Much Ado About Nothing (Cambridge)
Fresh from an international tour, following the one of the UK this spring and early summer, the pared-down staging by Shakespeare's Globe on Tour of one of the most popular comedies has alighted in the Master's Garden of Corpus Christi College before going north to Windermere and Penrith.
The Messina where the plot of Much Ado About Nothing is laid is still in Sicily, but one of the early 1950s rather than the late Renaissance. it allows for a slight blurring of social differences; Robert Pickavance's Leonato is more of a businessman than a walled town's governor, for example.
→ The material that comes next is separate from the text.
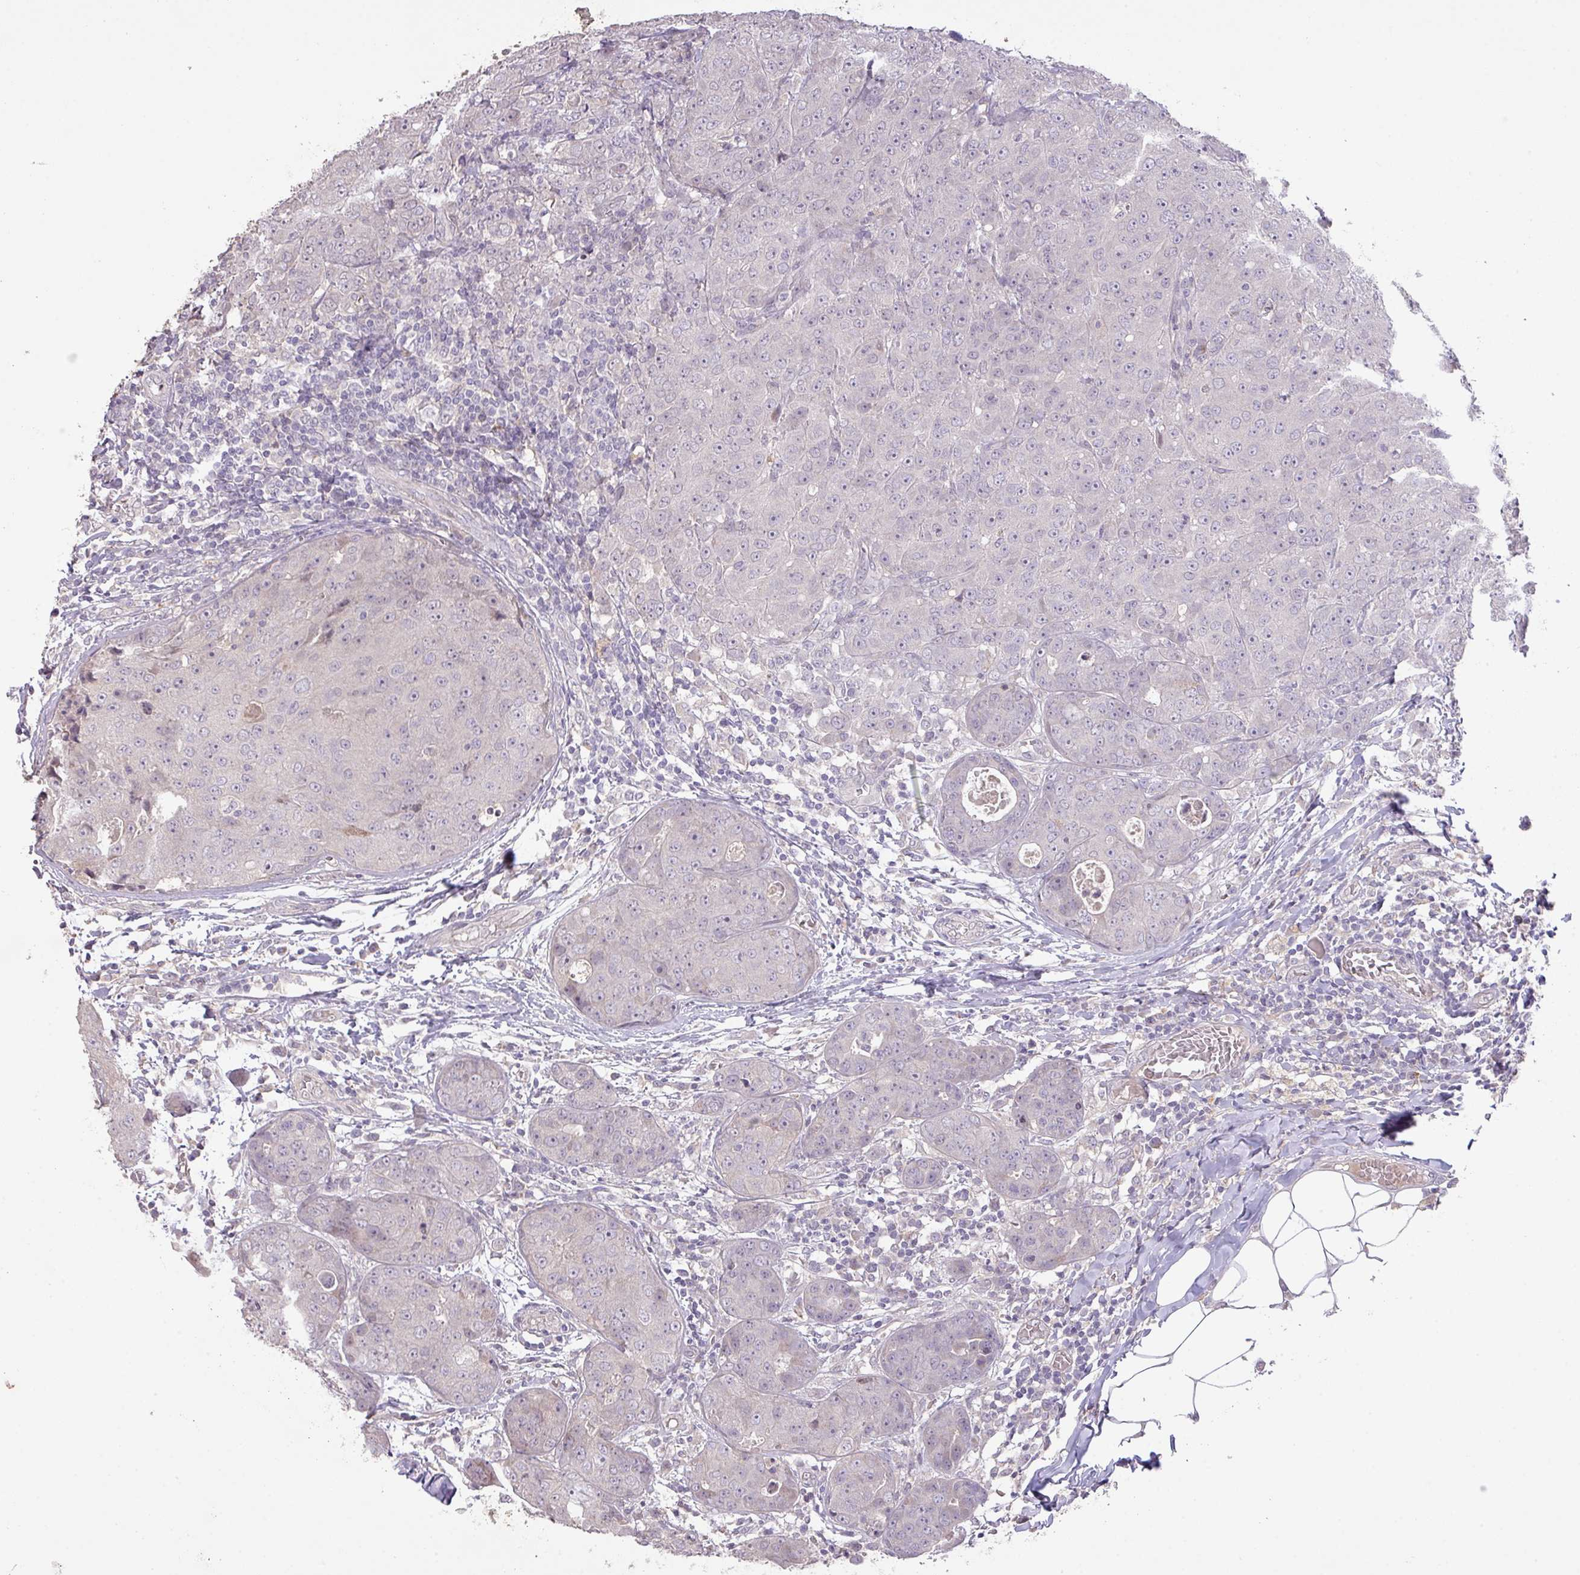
{"staining": {"intensity": "negative", "quantity": "none", "location": "none"}, "tissue": "breast cancer", "cell_type": "Tumor cells", "image_type": "cancer", "snomed": [{"axis": "morphology", "description": "Duct carcinoma"}, {"axis": "topography", "description": "Breast"}], "caption": "Immunohistochemistry image of intraductal carcinoma (breast) stained for a protein (brown), which reveals no staining in tumor cells.", "gene": "PRADC1", "patient": {"sex": "female", "age": 43}}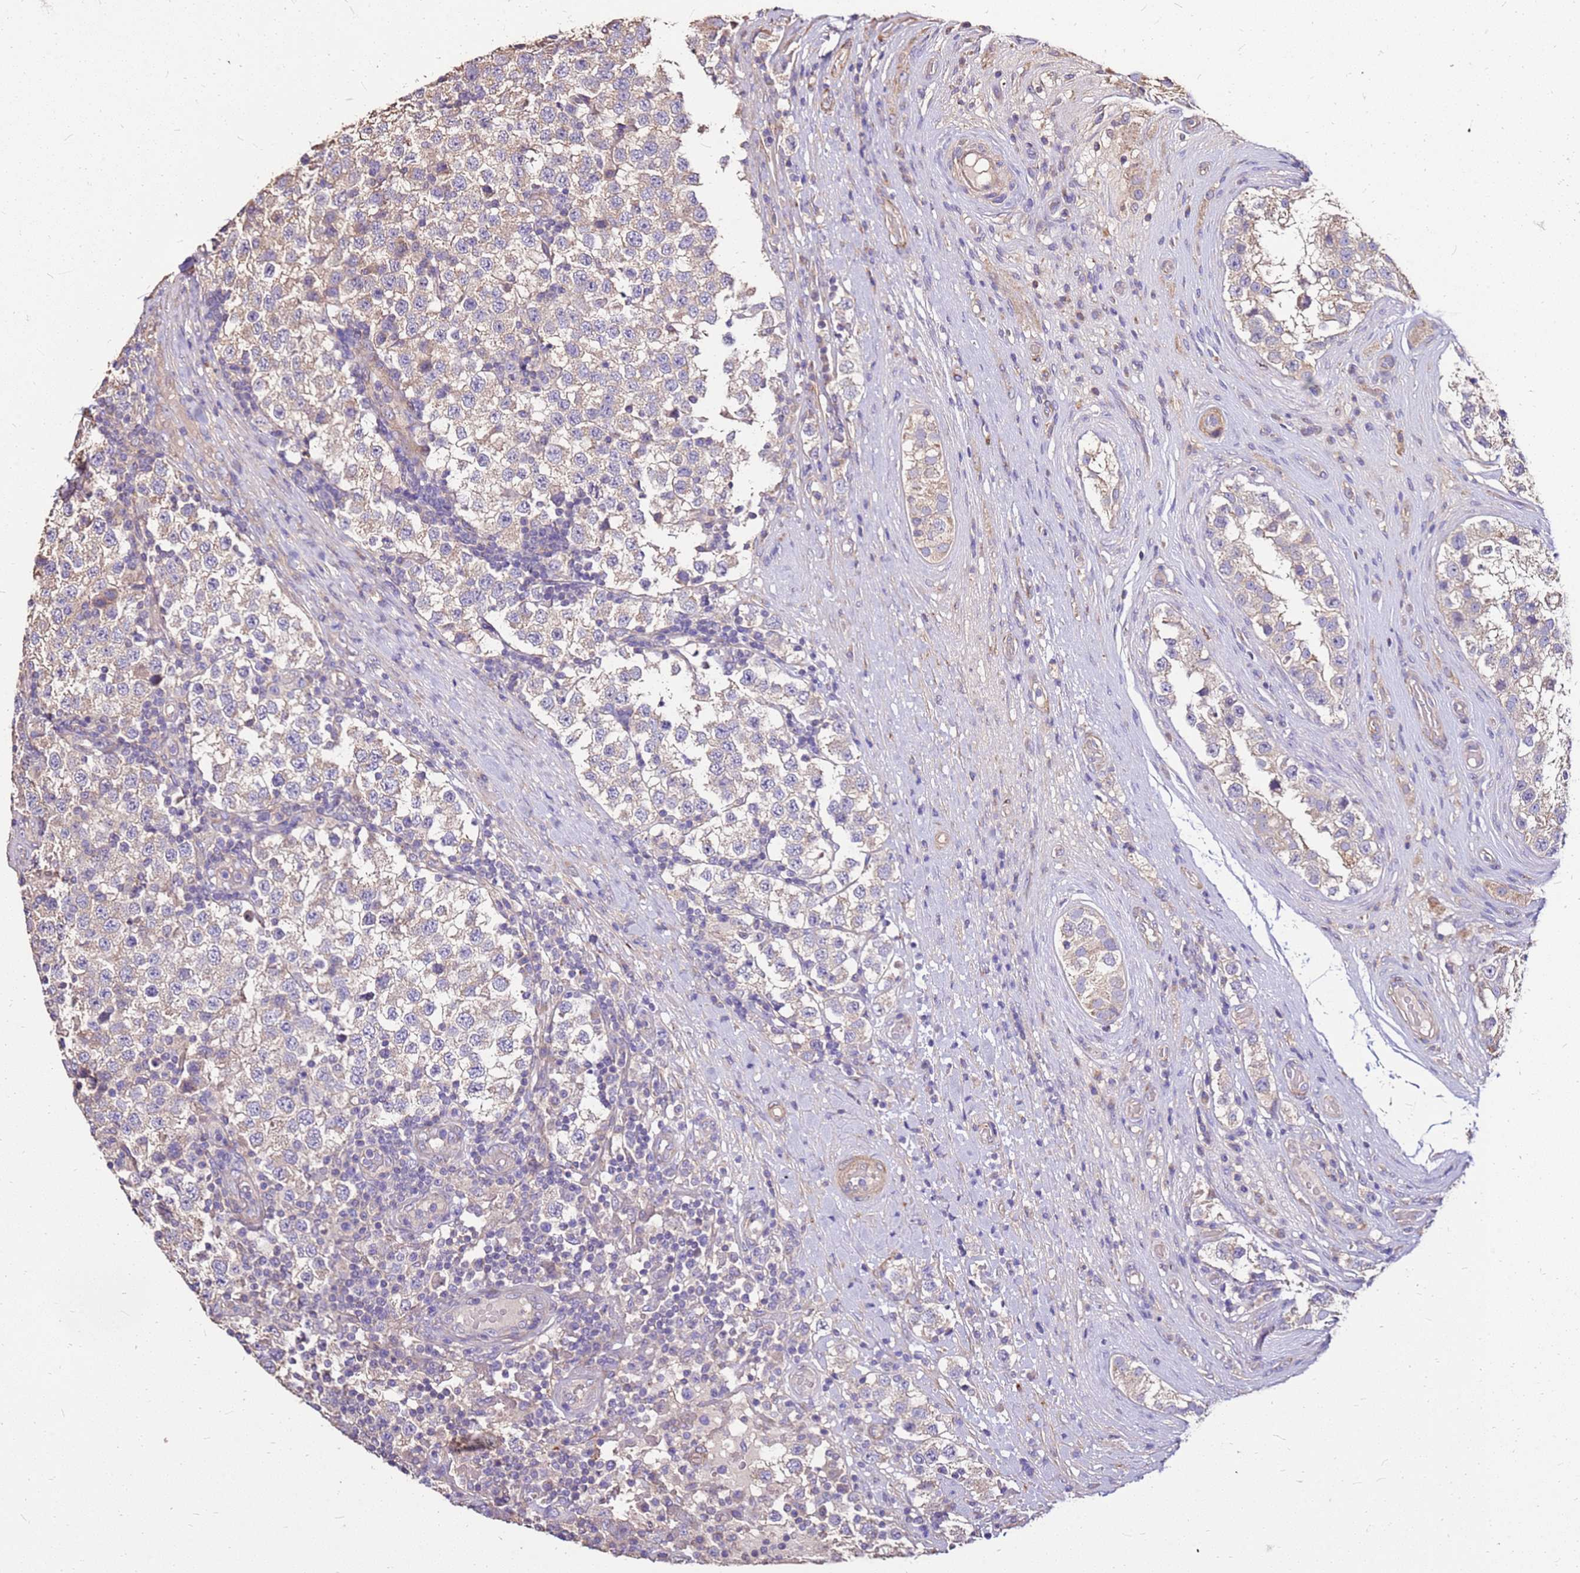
{"staining": {"intensity": "weak", "quantity": "<25%", "location": "cytoplasmic/membranous"}, "tissue": "testis cancer", "cell_type": "Tumor cells", "image_type": "cancer", "snomed": [{"axis": "morphology", "description": "Seminoma, NOS"}, {"axis": "topography", "description": "Testis"}], "caption": "Immunohistochemistry micrograph of neoplastic tissue: testis seminoma stained with DAB (3,3'-diaminobenzidine) exhibits no significant protein expression in tumor cells. Nuclei are stained in blue.", "gene": "EXD3", "patient": {"sex": "male", "age": 34}}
Max Webster's production uses eight actors – which allows for some interesting role-doubling. Joy Richardson, for example, is the bombastic Borachio and his dupe Margaret; she also plays the Friar whose wisdom foils Don John's plot. it's surprising what can be indicated a brisk change of headgear, a belted cassock or a billowing cloak.
Don John, that taciturn villain, is Chris Starkie, doubling as the hilariously incompetent and grammatically challenged Dogberry. Jim Kitson's urbane Don Pedro is matched by his stuttering watchman, just as Sam Phillips' calculating Claudio is balanced by a second, well-meaning watchman.
James Cotterill's set design, all golden ochres, allows for some interesting symbolism. Benedick (Simon Bubb) retreats not to an orchard but hides behind a pile of crates, one of which he then knocks over to spill a cascade of oranges across the stage.
For Hero (Gemma Lawrence)'s wedding, the stage is draped with swags of orange-blossom, representing innocence and purity. It gives an acid bite to Claudio's denunciation of her as a "rotten orange".
The core of the comedy in all its plot and counter-plot turns is, of course the relationship between Beatrice (Emma Pallant) and Benedick. Between them they manage the "Kill Claudio" injunction and its aftermath with a quiet sincerity which grips the audience as much as the two people with these newly-aroused impulses.
Bubb is thoroughly credible as the young officer forced for once to take something in civilian life as seriously as do the non-military citizens. Pallant's Beatrice is a delight; she overhears Hero and Margaret while they're hanging out the laundry, creeps nearer and is duly drenched. No wonder she turns up next morning croaking: "I am stuff'd, cousin. I cannot smell"!
Much Ado About Nothing is in the Master's Garden of Corpus Christi College, Cambridge until 31 August.